What all these people are hotly pursuing is a phantom of a bygone opera, namely a venue with a built-in audience. Somewhere, they just know it, there's a snug little club with an espresso machine and a couple cute waitresses where the hip and passionate listening crowd that still goes out congregates, there to appreciatively snat their fingers at frighteningly intelligent and intense entertainers who bear a curious resemblance to whoever's having this folkie wet dream. And with that as your heart's desire, how could anyone be satisfied with the usual acoustic venue, donations and treats at the local cybercafe with a attentive audience of three open laptops and a grumpy barrista who isn't getting tipped either?

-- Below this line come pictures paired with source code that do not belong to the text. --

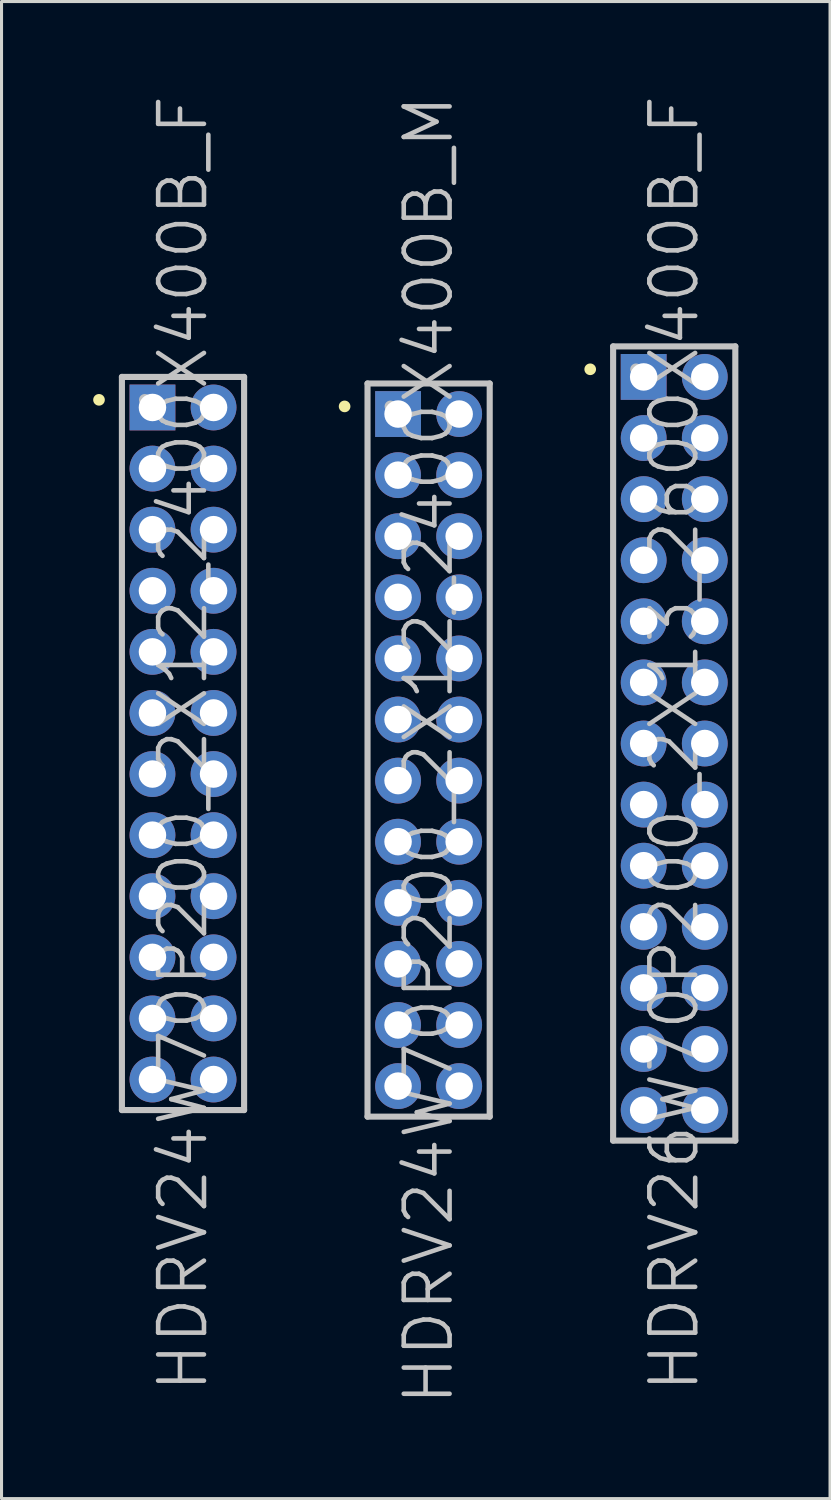
<source format=kicad_pcb>
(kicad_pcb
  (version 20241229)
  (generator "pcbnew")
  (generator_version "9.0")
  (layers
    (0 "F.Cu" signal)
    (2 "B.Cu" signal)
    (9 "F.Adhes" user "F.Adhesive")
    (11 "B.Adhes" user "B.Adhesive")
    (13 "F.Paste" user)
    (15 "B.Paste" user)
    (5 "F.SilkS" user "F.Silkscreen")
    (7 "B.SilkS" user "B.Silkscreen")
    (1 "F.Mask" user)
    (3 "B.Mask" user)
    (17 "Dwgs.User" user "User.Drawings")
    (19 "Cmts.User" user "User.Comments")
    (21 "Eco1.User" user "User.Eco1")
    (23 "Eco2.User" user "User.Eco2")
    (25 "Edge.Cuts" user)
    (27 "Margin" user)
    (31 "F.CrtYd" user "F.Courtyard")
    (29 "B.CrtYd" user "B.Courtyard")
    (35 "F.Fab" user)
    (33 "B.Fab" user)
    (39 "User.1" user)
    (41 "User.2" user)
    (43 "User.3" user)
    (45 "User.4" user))
  (footprint "HDRV24W70P200_2X12_2400X400B_M"
    (layer "F.Cu")
    (at 10.981 21.504)
    (property "Reference" "HDRV24W70P200_2X12_2400X400B_M" (at 0 0 90) (layer "Dwgs.User") (effects (font (size 1.5 1.5) (thickness 0.15))))
    (attr through_hole)
    (fp_line (start -2.75 -11.25) (end -2.75 -11.25) (stroke (width 0.381) (type solid)) (layer "F.SilkS"))
    (fp_line (start -2 -12) (end -2 12) (stroke (width 0.2) (type solid)) (layer "Dwgs.User"))
    (fp_line (start -2 -12) (end 2 -12) (stroke (width 0.2) (type solid)) (layer "Dwgs.User"))
    (fp_line (start -2 12) (end 2 12) (stroke (width 0.2) (type solid)) (layer "Dwgs.User"))
    (fp_line (start -1.25 -11.25) (end -1.25 -11.25) (stroke (width 0.381) (type solid)) (layer "Dwgs.User"))
    (fp_line (start 2 -12) (end 2 12) (stroke (width 0.2) (type solid)) (layer "Dwgs.User"))
    (pad "1" thru_hole rect (at -1 -11) (size 1.5 1.5) (drill 0.9) (layers "*.Cu" "*.Mask"))
    (pad "2" thru_hole circle (at 1 -11 270) (size 1.5 1.5) (drill 0.9) (layers "*.Cu" "*.Mask"))
    (pad "3" thru_hole circle (at -1 -9 270) (size 1.5 1.5) (drill 0.9) (layers "*.Cu" "*.Mask"))
    (pad "4" thru_hole circle (at 1 -9 270) (size 1.5 1.5) (drill 0.9) (layers "*.Cu" "*.Mask"))
    (pad "5" thru_hole circle (at -1 -7 270) (size 1.5 1.5) (drill 0.9) (layers "*.Cu" "*.Mask"))
    (pad "6" thru_hole circle (at 1 -7 270) (size 1.5 1.5) (drill 0.9) (layers "*.Cu" "*.Mask"))
    (pad "7" thru_hole circle (at -1 -5 270) (size 1.5 1.5) (drill 0.9) (layers "*.Cu" "*.Mask"))
    (pad "8" thru_hole circle (at 1 -5 270) (size 1.5 1.5) (drill 0.9) (layers "*.Cu" "*.Mask"))
    (pad "9" thru_hole circle (at -1 -3 270) (size 1.5 1.5) (drill 0.9) (layers "*.Cu" "*.Mask"))
    (pad "10" thru_hole circle (at 1 -3 270) (size 1.5 1.5) (drill 0.9) (layers "*.Cu" "*.Mask"))
    (pad "11" thru_hole circle (at -1 -1 270) (size 1.5 1.5) (drill 0.9) (layers "*.Cu" "*.Mask"))
    (pad "12" thru_hole circle (at 1 -1 270) (size 1.5 1.5) (drill 0.9) (layers "*.Cu" "*.Mask"))
    (pad "13" thru_hole circle (at -1 1 270) (size 1.5 1.5) (drill 0.9) (layers "*.Cu" "*.Mask"))
    (pad "14" thru_hole circle (at 1 1 270) (size 1.5 1.5) (drill 0.9) (layers "*.Cu" "*.Mask"))
    (pad "15" thru_hole circle (at -1 3 270) (size 1.5 1.5) (drill 0.9) (layers "*.Cu" "*.Mask"))
    (pad "16" thru_hole circle (at 1 3 270) (size 1.5 1.5) (drill 0.9) (layers "*.Cu" "*.Mask"))
    (pad "17" thru_hole circle (at -1 5 270) (size 1.5 1.5) (drill 0.9) (layers "*.Cu" "*.Mask"))
    (pad "18" thru_hole circle (at 1 5 270) (size 1.5 1.5) (drill 0.9) (layers "*.Cu" "*.Mask"))
    (pad "19" thru_hole circle (at -1 7 270) (size 1.5 1.5) (drill 0.9) (layers "*.Cu" "*.Mask"))
    (pad "20" thru_hole circle (at 1 7 270) (size 1.5 1.5) (drill 0.9) (layers "*.Cu" "*.Mask"))
    (pad "21" thru_hole circle (at -1 9 270) (size 1.5 1.5) (drill 0.9) (layers "*.Cu" "*.Mask"))
    (pad "22" thru_hole circle (at 1 9 270) (size 1.5 1.5) (drill 0.9) (layers "*.Cu" "*.Mask"))
    (pad "23" thru_hole circle (at -1 11 270) (size 1.5 1.5) (drill 0.9) (layers "*.Cu" "*.Mask"))
    (pad "24" thru_hole circle (at 1 11 270) (size 1.5 1.5) (drill 0.9) (layers "*.Cu" "*.Mask")))
  (footprint "HDRV26W70P200_2X13_2600X400B_F"
    (layer "F.Cu")
    (at 19.021 21.289)
    (property "Reference" "HDRV26W70P200_2X13_2600X400B_F" (at 0 0 90) (layer "Dwgs.User") (effects (font (size 1.5 1.5) (thickness 0.15))))
    (attr through_hole)
    (fp_line (start -2.75 -12.25) (end -2.75 -12.25) (stroke (width 0.381) (type solid)) (layer "F.SilkS"))
    (fp_line (start -2 -13) (end -2 13) (stroke (width 0.2) (type solid)) (layer "Dwgs.User"))
    (fp_line (start -2 -13) (end 2 -13) (stroke (width 0.2) (type solid)) (layer "Dwgs.User"))
    (fp_line (start -2 13) (end 2 13) (stroke (width 0.2) (type solid)) (layer "Dwgs.User"))
    (fp_line (start -1.25 -12.25) (end -1.25 -12.25) (stroke (width 0.381) (type solid)) (layer "Dwgs.User"))
    (fp_line (start 2 -13) (end 2 13) (stroke (width 0.2) (type solid)) (layer "Dwgs.User"))
    (pad "1" thru_hole rect (at -1 -12) (size 1.5 1.5) (drill 0.9) (layers "*.Cu" "*.Mask"))
    (pad "2" thru_hole circle (at 1 -12 270) (size 1.5 1.5) (drill 0.9) (layers "*.Cu" "*.Mask"))
    (pad "3" thru_hole circle (at -1 -10 270) (size 1.5 1.5) (drill 0.9) (layers "*.Cu" "*.Mask"))
    (pad "4" thru_hole circle (at 1 -10 270) (size 1.5 1.5) (drill 0.9) (layers "*.Cu" "*.Mask"))
    (pad "5" thru_hole circle (at -1 -8 270) (size 1.5 1.5) (drill 0.9) (layers "*.Cu" "*.Mask"))
    (pad "6" thru_hole circle (at 1 -8 270) (size 1.5 1.5) (drill 0.9) (layers "*.Cu" "*.Mask"))
    (pad "7" thru_hole circle (at -1 -6 270) (size 1.5 1.5) (drill 0.9) (layers "*.Cu" "*.Mask"))
    (pad "8" thru_hole circle (at 1 -6 270) (size 1.5 1.5) (drill 0.9) (layers "*.Cu" "*.Mask"))
    (pad "9" thru_hole circle (at -1 -4 270) (size 1.5 1.5) (drill 0.9) (layers "*.Cu" "*.Mask"))
    (pad "10" thru_hole circle (at 1 -4 270) (size 1.5 1.5) (drill 0.9) (layers "*.Cu" "*.Mask"))
    (pad "11" thru_hole circle (at -1 -2 270) (size 1.5 1.5) (drill 0.9) (layers "*.Cu" "*.Mask"))
    (pad "12" thru_hole circle (at 1 -2 270) (size 1.5 1.5) (drill 0.9) (layers "*.Cu" "*.Mask"))
    (pad "13" thru_hole circle (at -1 0 270) (size 1.5 1.5) (drill 0.9) (layers "*.Cu" "*.Mask"))
    (pad "14" thru_hole circle (at 1 0 270) (size 1.5 1.5) (drill 0.9) (layers "*.Cu" "*.Mask"))
    (pad "15" thru_hole circle (at -1 2 270) (size 1.5 1.5) (drill 0.9) (layers "*.Cu" "*.Mask"))
    (pad "16" thru_hole circle (at 1 2 270) (size 1.5 1.5) (drill 0.9) (layers "*.Cu" "*.Mask"))
    (pad "17" thru_hole circle (at -1 4 270) (size 1.5 1.5) (drill 0.9) (layers "*.Cu" "*.Mask"))
    (pad "18" thru_hole circle (at 1 4 270) (size 1.5 1.5) (drill 0.9) (layers "*.Cu" "*.Mask"))
    (pad "19" thru_hole circle (at -1 6 270) (size 1.5 1.5) (drill 0.9) (layers "*.Cu" "*.Mask"))
    (pad "20" thru_hole circle (at 1 6 270) (size 1.5 1.5) (drill 0.9) (layers "*.Cu" "*.Mask"))
    (pad "21" thru_hole circle (at -1 8 270) (size 1.5 1.5) (drill 0.9) (layers "*.Cu" "*.Mask"))
    (pad "22" thru_hole circle (at 1 8 270) (size 1.5 1.5) (drill 0.9) (layers "*.Cu" "*.Mask"))
    (pad "23" thru_hole circle (at -1 10 270) (size 1.5 1.5) (drill 0.9) (layers "*.Cu" "*.Mask"))
    (pad "24" thru_hole circle (at 1 10 270) (size 1.5 1.5) (drill 0.9) (layers "*.Cu" "*.Mask"))
    (pad "25" thru_hole circle (at -1 12 270) (size 1.5 1.5) (drill 0.9) (layers "*.Cu" "*.Mask"))
    (pad "26" thru_hole circle (at 1 12 270) (size 1.5 1.5) (drill 0.9) (layers "*.Cu" "*.Mask")))
  (footprint "HDRV24W70P200_2X12_2400X400B_F"
    (layer "F.Cu")
    (at 2.941 21.289)
    (property "Reference" "HDRV24W70P200_2X12_2400X400B_F" (at 0 0 90) (layer "Dwgs.User") (effects (font (size 1.5 1.5) (thickness 0.15))))
    (attr through_hole)
    (fp_line (start -2.75 -11.25) (end -2.75 -11.25) (stroke (width 0.381) (type solid)) (layer "F.SilkS"))
    (fp_line (start -2 -12) (end -2 12) (stroke (width 0.2) (type solid)) (layer "Dwgs.User"))
    (fp_line (start -2 -12) (end 2 -12) (stroke (width 0.2) (type solid)) (layer "Dwgs.User"))
    (fp_line (start -2 12) (end 2 12) (stroke (width 0.2) (type solid)) (layer "Dwgs.User"))
    (fp_line (start -1.25 -11.25) (end -1.25 -11.25) (stroke (width 0.381) (type solid)) (layer "Dwgs.User"))
    (fp_line (start 2 -12) (end 2 12) (stroke (width 0.2) (type solid)) (layer "Dwgs.User"))
    (pad "1" thru_hole rect (at -1 -11) (size 1.5 1.5) (drill 0.9) (layers "*.Cu" "*.Mask"))
    (pad "2" thru_hole circle (at 1 -11 270) (size 1.5 1.5) (drill 0.9) (layers "*.Cu" "*.Mask"))
    (pad "3" thru_hole circle (at -1 -9 270) (size 1.5 1.5) (drill 0.9) (layers "*.Cu" "*.Mask"))
    (pad "4" thru_hole circle (at 1 -9 270) (size 1.5 1.5) (drill 0.9) (layers "*.Cu" "*.Mask"))
    (pad "5" thru_hole circle (at -1 -7 270) (size 1.5 1.5) (drill 0.9) (layers "*.Cu" "*.Mask"))
    (pad "6" thru_hole circle (at 1 -7 270) (size 1.5 1.5) (drill 0.9) (layers "*.Cu" "*.Mask"))
    (pad "7" thru_hole circle (at -1 -5 270) (size 1.5 1.5) (drill 0.9) (layers "*.Cu" "*.Mask"))
    (pad "8" thru_hole circle (at 1 -5 270) (size 1.5 1.5) (drill 0.9) (layers "*.Cu" "*.Mask"))
    (pad "9" thru_hole circle (at -1 -3 270) (size 1.5 1.5) (drill 0.9) (layers "*.Cu" "*.Mask"))
    (pad "10" thru_hole circle (at 1 -3 270) (size 1.5 1.5) (drill 0.9) (layers "*.Cu" "*.Mask"))
    (pad "11" thru_hole circle (at -1 -1 270) (size 1.5 1.5) (drill 0.9) (layers "*.Cu" "*.Mask"))
    (pad "12" thru_hole circle (at 1 -1 270) (size 1.5 1.5) (drill 0.9) (layers "*.Cu" "*.Mask"))
    (pad "13" thru_hole circle (at -1 1 270) (size 1.5 1.5) (drill 0.9) (layers "*.Cu" "*.Mask"))
    (pad "14" thru_hole circle (at 1 1 270) (size 1.5 1.5) (drill 0.9) (layers "*.Cu" "*.Mask"))
    (pad "15" thru_hole circle (at -1 3 270) (size 1.5 1.5) (drill 0.9) (layers "*.Cu" "*.Mask"))
    (pad "16" thru_hole circle (at 1 3 270) (size 1.5 1.5) (drill 0.9) (layers "*.Cu" "*.Mask"))
    (pad "17" thru_hole circle (at -1 5 270) (size 1.5 1.5) (drill 0.9) (layers "*.Cu" "*.Mask"))
    (pad "18" thru_hole circle (at 1 5 270) (size 1.5 1.5) (drill 0.9) (layers "*.Cu" "*.Mask"))
    (pad "19" thru_hole circle (at -1 7 270) (size 1.5 1.5) (drill 0.9) (layers "*.Cu" "*.Mask"))
    (pad "20" thru_hole circle (at 1 7 270) (size 1.5 1.5) (drill 0.9) (layers "*.Cu" "*.Mask"))
    (pad "21" thru_hole circle (at -1 9 270) (size 1.5 1.5) (drill 0.9) (layers "*.Cu" "*.Mask"))
    (pad "22" thru_hole circle (at 1 9 270) (size 1.5 1.5) (drill 0.9) (layers "*.Cu" "*.Mask"))
    (pad "23" thru_hole circle (at -1 11 270) (size 1.5 1.5) (drill 0.9) (layers "*.Cu" "*.Mask"))
    (pad "24" thru_hole circle (at 1 11 270) (size 1.5 1.5) (drill 0.9) (layers "*.Cu" "*.Mask")))
  (gr_rect
    (start -3 -3)
    (end 24.122 46.007)
    (stroke (width 0.1) (type default))
    (fill no)
    (layer "Edge.Cuts")))
</source>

But hey, buck up, bucko! Turn that frown upside down! Don't you know it's the Age of Enterprise? Why, our rugged pioneer forebears would hoot, simply hoot at such bleating self-abjuration! Shoot, Sparky, any punk worth his safety-pinned sneer can give you the Word, and the Word isn't a word, it's an acronym!! DIY, lads and lassies, DEE EYE WHYYYY.

This last, while obviously an advertisement from the Wage Reduction Council Of Greater Industrial America LLC™, is equally obviously Hobson's Mare for the unconscionably large majority of us who weren't popped out of the chute clutching a trust fund in our fat baby fingers. Like it or spike it, there ain't no Man With A Cigar coming down from the 99th floor of the Brickyard Building to put you up under the lights where you belong. If you really want it that bad, you'll just have to Do It Yourself. Which, in long and overwritten form, is the substance of the sermon I've been peddling to fellow inmates of the Folk Asylum for, well, purt' near forever. Or perhaps it only seems like it.

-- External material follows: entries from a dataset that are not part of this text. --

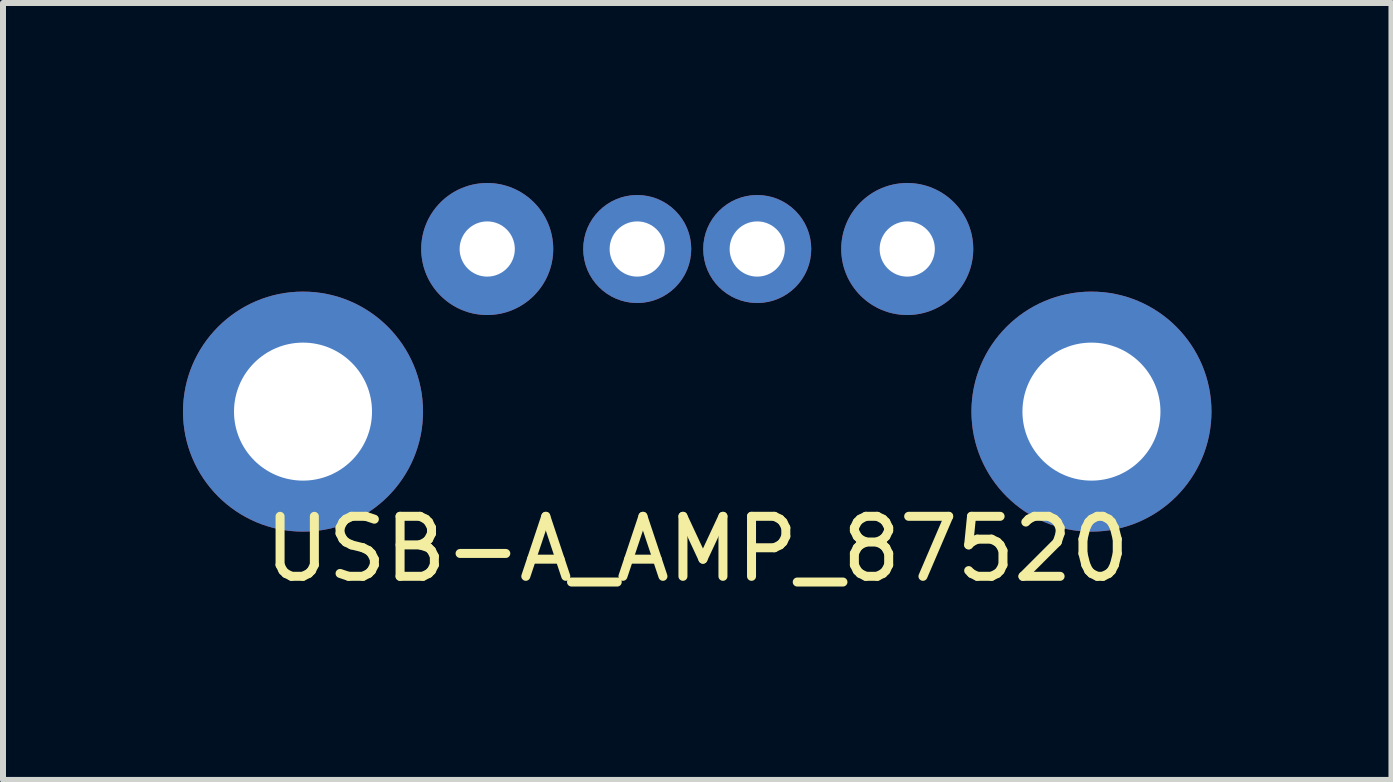
<source format=kicad_pcb>
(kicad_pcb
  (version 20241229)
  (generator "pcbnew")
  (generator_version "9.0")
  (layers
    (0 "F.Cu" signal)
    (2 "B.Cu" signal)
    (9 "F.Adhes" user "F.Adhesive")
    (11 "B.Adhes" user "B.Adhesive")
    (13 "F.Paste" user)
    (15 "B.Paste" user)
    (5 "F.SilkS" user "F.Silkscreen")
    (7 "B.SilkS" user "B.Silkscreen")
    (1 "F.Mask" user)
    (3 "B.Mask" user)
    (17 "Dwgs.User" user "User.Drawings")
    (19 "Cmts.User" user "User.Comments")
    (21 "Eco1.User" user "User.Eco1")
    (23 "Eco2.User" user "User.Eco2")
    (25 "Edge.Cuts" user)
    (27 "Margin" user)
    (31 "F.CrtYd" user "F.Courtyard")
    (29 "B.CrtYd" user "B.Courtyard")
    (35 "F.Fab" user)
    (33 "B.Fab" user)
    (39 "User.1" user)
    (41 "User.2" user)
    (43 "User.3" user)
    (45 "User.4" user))
  (footprint "USB-A_AMP_87520"
    (layer "F.Cu")
    (at 8.57 1.1)
    (property "Reference" "USB-A_AMP_87520" (at 0 5 0) (layer "F.SilkS") (effects (font (size 1 1) (thickness 0.15))))
    (attr through_hole)
    (pad "1" thru_hole circle (at -3.5 0) (size 2.2 2.2) (drill 0.92) (layers "*.Cu" "*.Mask"))
    (pad "2" thru_hole circle (at -1 0) (size 1.8 1.8) (drill 0.92) (layers "*.Cu" "*.Mask"))
    (pad "3" thru_hole circle (at 1 0) (size 1.8 1.8) (drill 0.92) (layers "*.Cu" "*.Mask"))
    (pad "4" thru_hole circle (at 3.5 0) (size 2.2 2.2) (drill 0.92) (layers "*.Cu" "*.Mask"))
    (pad "5" thru_hole circle (at -6.57 2.71) (size 4 4) (drill 2.3) (layers "*.Cu" "*.Mask"))
    (pad "6" thru_hole circle (at 6.57 2.71) (size 4 4) (drill 2.3) (layers "*.Cu" "*.Mask")))
  (gr_rect
    (start -3 -3)
    (end 20.14 9.948)
    (stroke (width 0.1) (type default))
    (fill no)
    (layer "Edge.Cuts")))
</source>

But in all the time I've been flushing this particular line of fluffery, I've seldom if ever gotten down to brass knuckles and actually, um, Done It Myself. My personal history of self-employment is a lot longer in the discmongering and budget handyman sectors than performing. And my cheap excuse has always been that to give in and accept that you're not the second coming of [insert semi-divine artist of preference here] with all the rights and privileges pertaining thereto is tantamount to admitting that Mom was right and what you really needed was a degree in industrial relations and a nice pension plan and to put that guitar away and study for your algebra exam. That you are, in fact, not too good to get your hands mucked up with dirty, dirty commercialism. Awww, precious.

Now I've done my best to hide my witless self-aggrandizement from myself, blithely blithering about how unfair the biz is and how you need to know people and live in LA and be 30 years younger and 20 pounds lighter and promotion is so impolite and fake and it's haaard. And you know? It's all true. Even the successful guys admit that.

But.

What else are you gonna do? Anyone over forty who still believes in the tooth fairy isn't immature, they're willfully self-deceptive. And like Toranaga says, never lie to yourself. It's fatal.

At this point, I've given up on the choir and started in on my own sour self. I may not be all that, but I'm all I've got, and I might as well pick it up and take it down the road a ways. If I'm not going to kiss 40 years of experience in music adieu, it's time for me to grow some vertebrae and take on the role of James Tiberius Kirk, commander of my own personal Starship Enterprise.

Who knows, it might even work. And even if it doesn't, they can't say I didn't try.